So far, his own self-aggrandizement is more valuable to him than providing the how and why of portraying himself for 15 years as virtually the only clean racer in the sport's most massively corrupt era. He is utterly untrustworthy, and every day that passes without his recognition of that makes any future good deeds more unlikely.
A bit less seriously, but more locally, The Times business officials stunned their own editorial staff, not to mention the national journalism community, by offering $75,000 worth of advertising prior to the election to gubernatorial candidate to Rob McKenna as well as an initiative advocating gay marriage. The claim was to "prove the power of print advertising."
Really? So if McKenna wins, The Times is rolling in dough? And if he loses, the newspaper filing Chapter 11? Or is there something in between? What metric "proves the power of print advertising" that is worth subverting The Times' standard of impartiality?

### The task
Could you resume the commentary on The Times' advertising offer to McKenna, starting after its last sentence? The data that comes next has no connection to the commentary.

### Rows
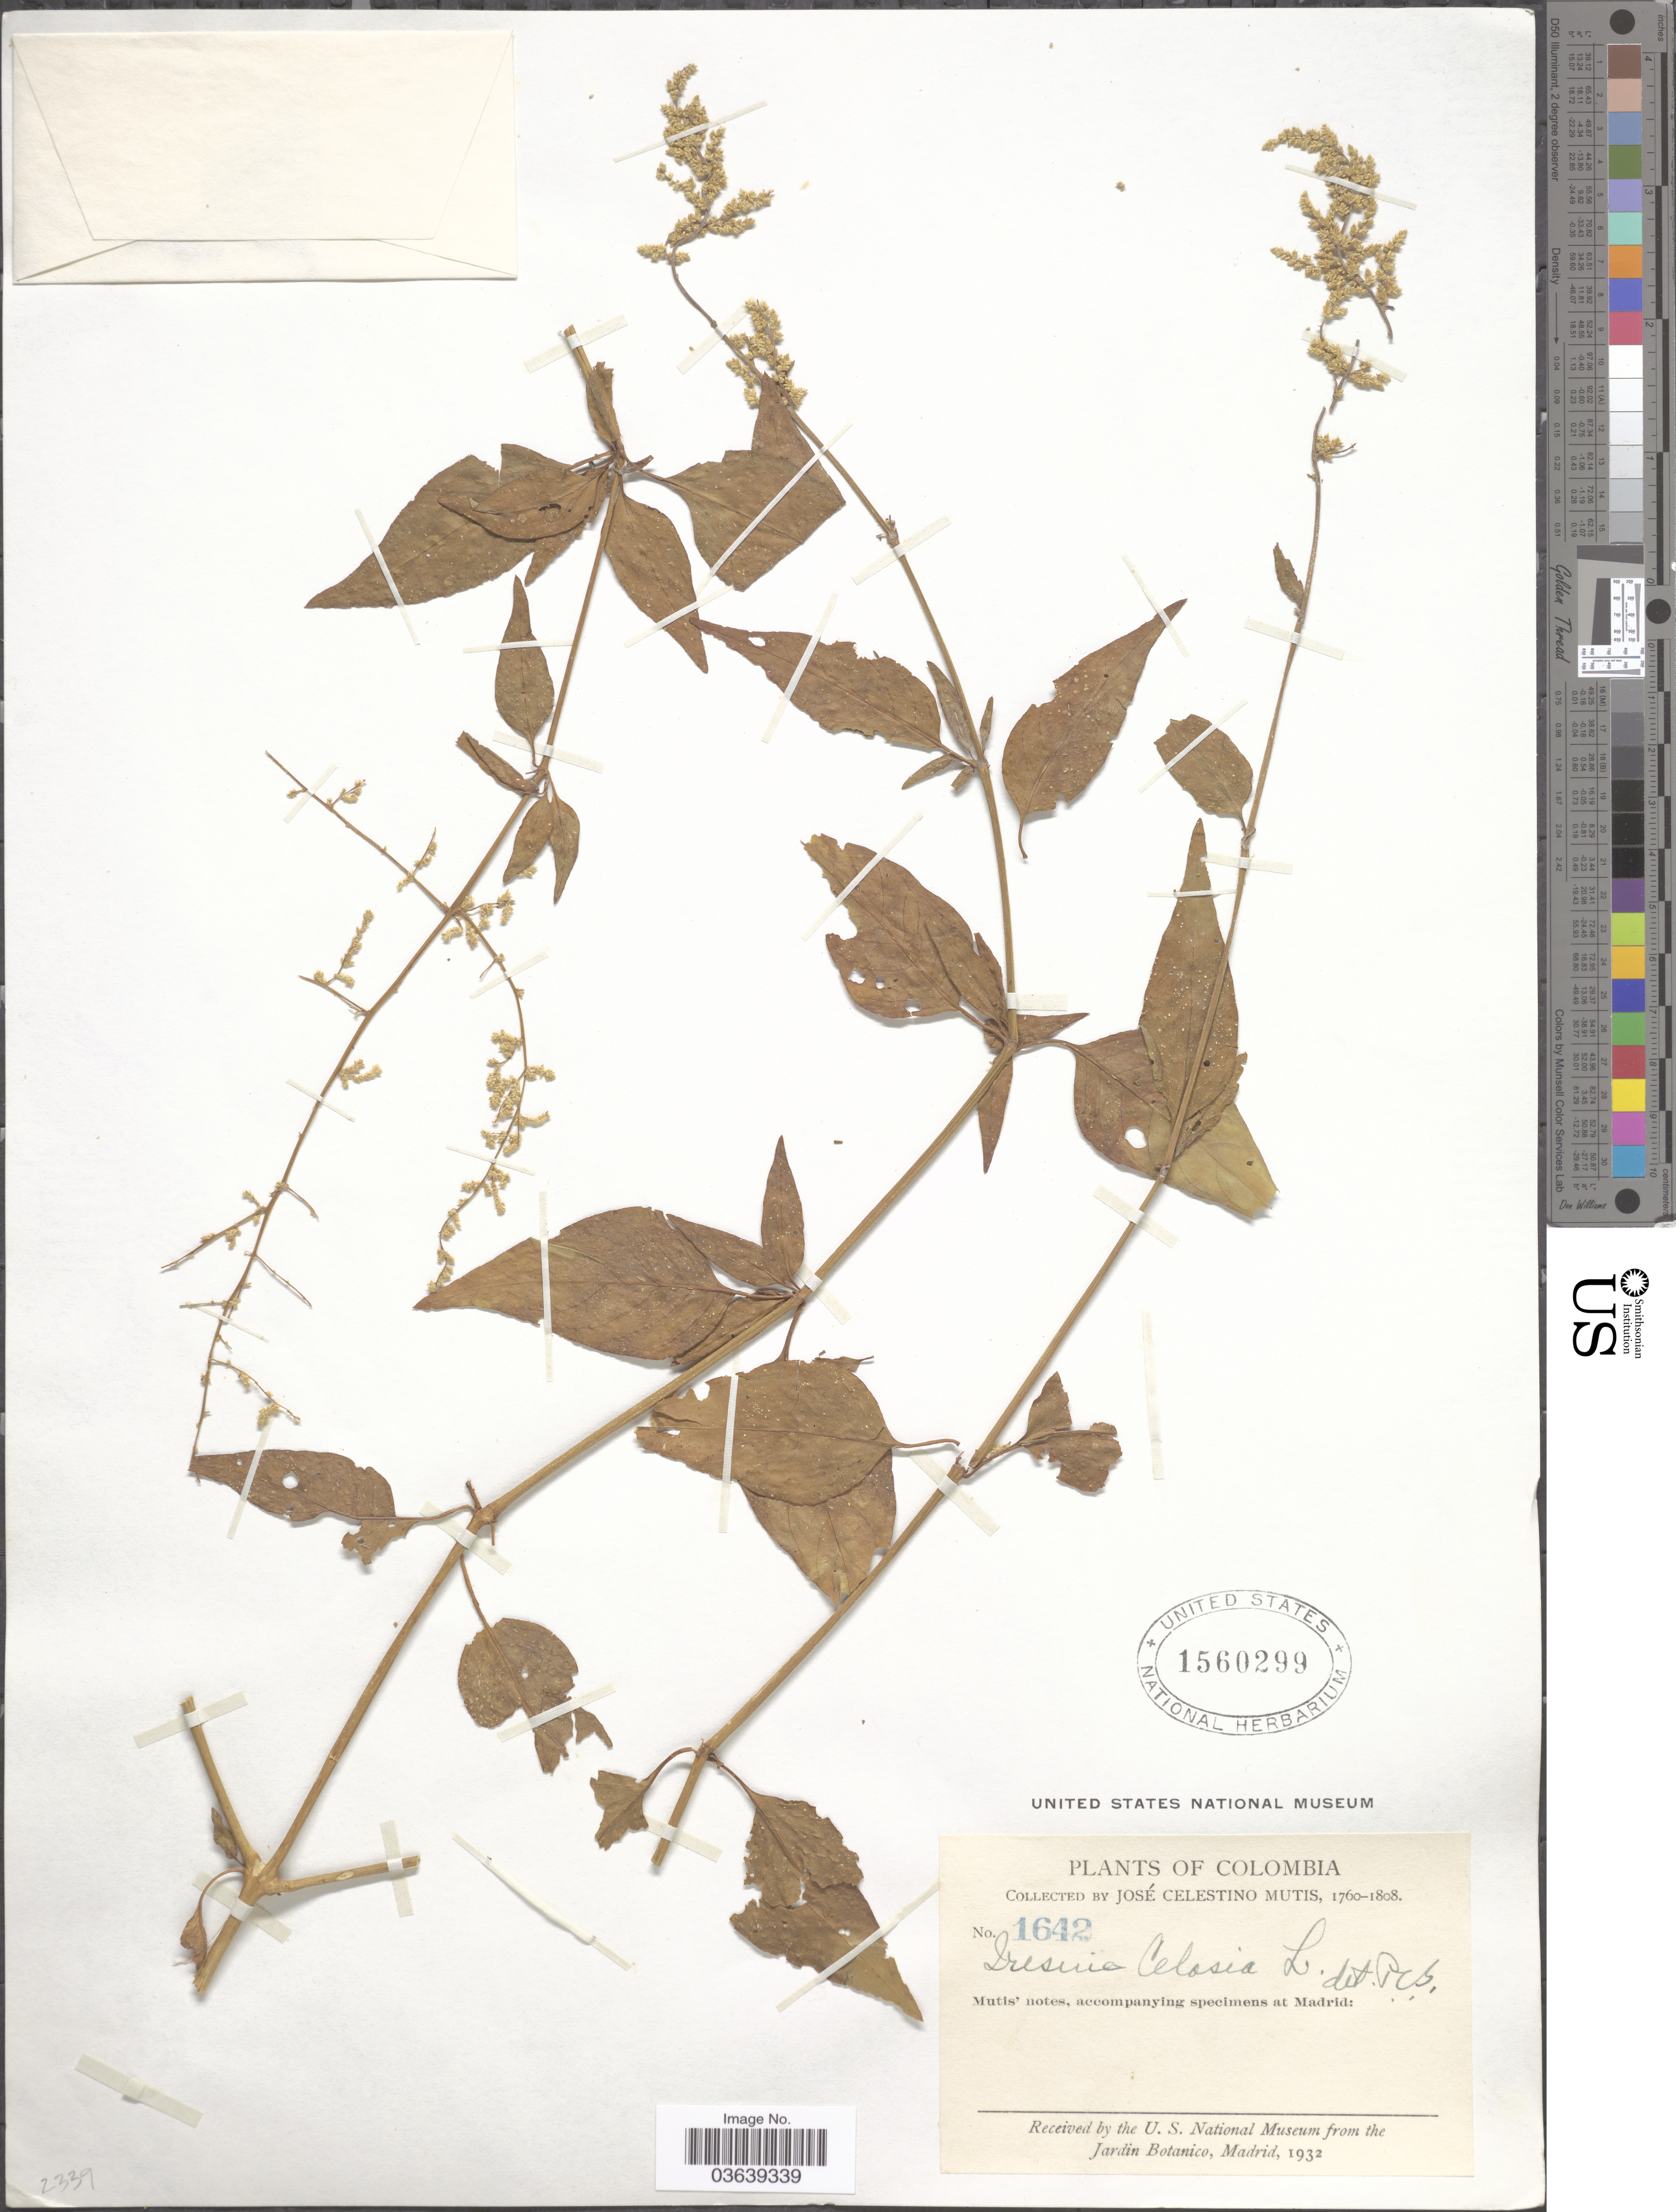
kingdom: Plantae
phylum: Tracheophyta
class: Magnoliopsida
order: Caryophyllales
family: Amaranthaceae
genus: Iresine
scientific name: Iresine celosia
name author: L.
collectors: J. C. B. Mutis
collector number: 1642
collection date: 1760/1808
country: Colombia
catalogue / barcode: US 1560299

### Answer
No one needs to re-tell story of the decline of newspapers, nor apologize for desperation. But executive editor Dave Boardman, in an editorial on page A-2 Sunday, gamely went to lengths to say "not our fault" as he tried to paint in hunter orange the wall between journalism and the business side of the newspaper.
But the facts are that the in-house division of church and state in newspapers is almost unique in American commerce, is understood by relatively few outside the biz, and is believed by fewer, especially in this polarized age when every decision is scrutinized through a red or blue perspective.
Whatever caused this obtuse spasm-dance, few hear the music. Boardman's essay tried to protect his troops by making a pretty-please request of readers that they continue to trust Times reporters and editors.
Personally, I would, because I know many and would vouch for their cred standing strong. But Boardman had it backward in his essay when he wrote, "They say past performance is the best indicator of future performance." Well, no, especially if you go to Emerald Downs, or any race track or betting parlor, where the credo is, "Past performance is NO indicator of future performance."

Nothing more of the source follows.